DeFazio Tapped for Negotiating Team on Anti-Terrorism Bill
House-Senate conferees to work out differences on recommendations of 9/11 Commission
July 16, 2007
WASHINGTON, DC-House Speaker Nancy Pelosi today appointed U.S. Rep. Peter DeFazio (D-Springfield) as a conferee on H.R. 1, legislation to implement the recommendations of the 9/11 Commission. DeFazio is a senior member of the House Homeland Security Committee and House Transportation and Infrastructure Committee, both committees have jurisdiction over H.R. 1.
H.R. 1 was the first bill passed by the House this year after the Democrats took control of Congress. The bill would implement the recommendations of the 9/11 commission. The House passed H.R. 1 by a bipartisan vote of 299-128 in early January. The Senate passed its version of the bill (S. 4) by a vote of 60-38 in March.

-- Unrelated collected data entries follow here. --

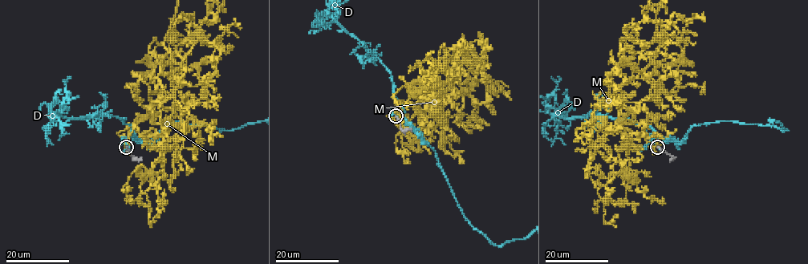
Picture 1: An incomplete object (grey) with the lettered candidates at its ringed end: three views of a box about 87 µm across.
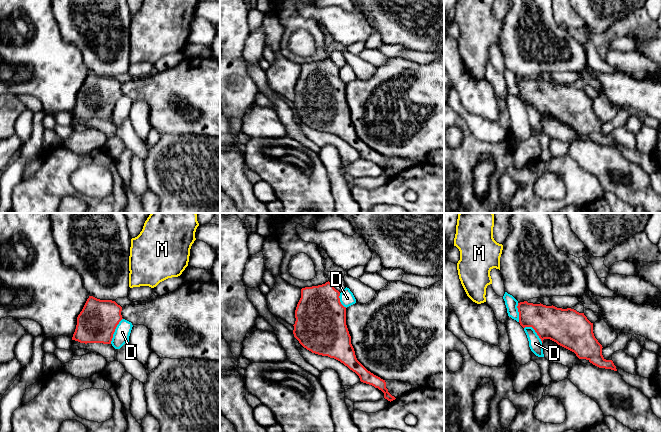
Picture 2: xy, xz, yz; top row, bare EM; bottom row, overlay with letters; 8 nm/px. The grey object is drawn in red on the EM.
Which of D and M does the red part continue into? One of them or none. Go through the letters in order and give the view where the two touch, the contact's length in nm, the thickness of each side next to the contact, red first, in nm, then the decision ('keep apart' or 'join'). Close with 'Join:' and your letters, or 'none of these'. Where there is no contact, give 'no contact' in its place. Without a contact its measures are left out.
D: contact in xy; length 220 nm; calibres 320 and 130 nm; keep apart
M: no contact; join
Join: M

Several recent events indicate the need to strengthen our anti-terror efforts. Earlier today, the unclassified version of the new National Intelligence Estimate (NIE) was released which states that Osama bin Laden's al-Qaeda network has been able to restore key capabilities it would need to launch an attack on U.S. soil. And last week several top U.S. intelligence officials testified before Congress that Osama bin Laden's al-Qaeda network poses the most serious threat since 9/11.
Both the House and Senate bills contain strong provisions to better protect America from terrorism, prevent terrorists from acquiring WMD, and authorize strategies for curbing the appeal of extremism around the world. The following provisions are some of the key provisions in the House-passed bill.
· Improves the explosive screening of checked baggage at airports, by requiring the rapid installation of the latest in-line explosive detection systems at airports.
· Expands the screening of cargo on passenger aircraft, by establishing a system for phasing in the inspection of 100% of cargo carried on passenger aircraft over the next three years.
· Beefs up efforts to prevent the proliferation of WMD, including strengthening the Defense Department's Nunn-Lugar program, strengthening the Energy Department's Global Threat Reduction Initiative, and creating a Coordinator for the Prevention of WMD Proliferation, who would serve as a presidential advisor.
· Cracks down on the transfer of nuclear technology, by requiring the President to impose sanctions on any person who trades nuclear enrichment technology to a non-nuclear weapons state.
· Enhances communications interoperability for first responders, by establishing a stand-alone communications interoperability grant program.
· Strengthens efforts to prevent terrorist travel, including by authorizing the hiring of additional experienced intelligence analysts who are specialists in the field of terrorist travel.
· Improves intelligence and information sharing between state, local and federal law enforcement, by taking such steps as strengthening intelligence fusion centers and providing local law enforcement with a presence at the National Counter Terrorism Center.
· Strengthens public diplomacy and other efforts to reduce the appeal of extremism, including beefing up U.S. educational, economic development and other aid programs overseas.
Once the Conference Committee works out the differences between the House and Senate
versions of the anti-terror legislation, both chambers will have to approve the final compromise
bill before it goes to the President for his signature.